# Python Basics - bonus on functions

## What we will cover?

As we will see later in the course, functions are a crucial element of programming. They allow you to automate repeated tasks. Especially in the Data Understanding and Data Preparation stages, we often will need to transform our data and create features for our models. In this tutorial, we will see how to apply your functions to different types of data and what happens when the function does not work.

Let's start with a simple function that categorizes grades as passes and fails.

In [30]:
gradelist = [6, 7, 4, 7.6, 8, "NA"]

In [31]:
def catgrades(grade):
    if grade < 5.5:
        return "fail"
    if grade >= 5.5 and grade <= 10:
        return "pass"
    if grade > 10:
        return "error"

### Testing a function

Before we apply this function to the entire list (or a dataset) it is good to make sure it works as expected. We can do it by simply providing it with different arguments.

In [32]:
catgrades(4)

'fail'

In [33]:
catgrades(8)

'pass'

In [34]:
catgrades(11)

'error'

### Applying the function to the data (list)

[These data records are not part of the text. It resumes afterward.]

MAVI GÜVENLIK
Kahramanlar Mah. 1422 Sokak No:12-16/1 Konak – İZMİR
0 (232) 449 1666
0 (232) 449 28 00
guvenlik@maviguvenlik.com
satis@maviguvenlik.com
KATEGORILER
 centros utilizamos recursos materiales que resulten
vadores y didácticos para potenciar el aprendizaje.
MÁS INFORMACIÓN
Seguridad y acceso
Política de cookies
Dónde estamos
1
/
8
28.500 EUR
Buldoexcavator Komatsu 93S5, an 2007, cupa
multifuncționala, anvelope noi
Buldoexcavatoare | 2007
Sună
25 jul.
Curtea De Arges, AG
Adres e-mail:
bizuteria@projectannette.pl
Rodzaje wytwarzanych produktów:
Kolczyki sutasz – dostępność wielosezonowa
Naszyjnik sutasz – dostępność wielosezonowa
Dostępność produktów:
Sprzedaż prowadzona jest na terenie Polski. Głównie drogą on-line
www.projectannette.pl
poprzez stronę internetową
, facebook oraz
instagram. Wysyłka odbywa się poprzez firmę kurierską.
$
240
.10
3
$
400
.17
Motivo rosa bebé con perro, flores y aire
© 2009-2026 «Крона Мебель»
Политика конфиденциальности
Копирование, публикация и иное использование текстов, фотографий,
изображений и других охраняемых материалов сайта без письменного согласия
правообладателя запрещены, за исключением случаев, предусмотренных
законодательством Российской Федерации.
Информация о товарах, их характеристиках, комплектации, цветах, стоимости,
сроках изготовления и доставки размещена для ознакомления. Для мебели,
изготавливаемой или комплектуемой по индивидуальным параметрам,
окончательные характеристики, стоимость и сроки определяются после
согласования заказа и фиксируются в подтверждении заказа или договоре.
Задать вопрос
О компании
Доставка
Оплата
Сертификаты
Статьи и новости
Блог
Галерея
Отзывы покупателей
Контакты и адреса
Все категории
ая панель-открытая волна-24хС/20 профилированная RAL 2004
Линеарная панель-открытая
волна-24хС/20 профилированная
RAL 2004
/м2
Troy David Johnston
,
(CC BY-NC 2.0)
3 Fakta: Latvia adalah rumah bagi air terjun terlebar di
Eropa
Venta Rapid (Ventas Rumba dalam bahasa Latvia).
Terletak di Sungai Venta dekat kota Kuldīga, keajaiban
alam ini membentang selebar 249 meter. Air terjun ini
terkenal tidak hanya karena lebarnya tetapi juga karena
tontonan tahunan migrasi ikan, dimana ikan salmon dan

To apply the function to the list of grades, we need to use a for loop. 

In [35]:
for grade in gradelist:
    print(catgrades(grade))

pass
pass
fail
pass
pass


TypeError: '<' not supported between instances of 'str' and 'float'

### Troubleshooting a function

Let's try to see what is going on. The error tells us that the condition we have included in the function cannot be applied to a string. Indeed, it looks like `'NA'` is included in our list and it is not a integer nor a float. Let's doublecheck by testing the function applied to a string.

In [36]:
catgrades('string')

TypeError: '<' not supported between instances of 'str' and 'float'

There are many different ways to solve such an issue. One of them includees the use of `try except`. It allows you to  test a block of code for errors and to move on if the block raises error. We can build it in into functions to avoid for example errors due to data type.

In [37]:
def catgrades(grade):
    try:
        if grade < 5.5:
            return "fail"
        if grade >= 5.5 and grade <= 10:
            return "pass"
        if grade > 10:
            return "error"
    except:
        return "not categorized"

In [38]:
catgrades(4)

'fail'

In [39]:
catgrades('NA')

'not categorized'

In [40]:
for grade in gradelist:
    print(catgrades(grade))

pass
pass
fail
pass
pass
not categorized


This way, we can test our functions, discover potential errors and account for them for example using `try except` statements. We will see how useful this is once we start to apply functions to large datasets.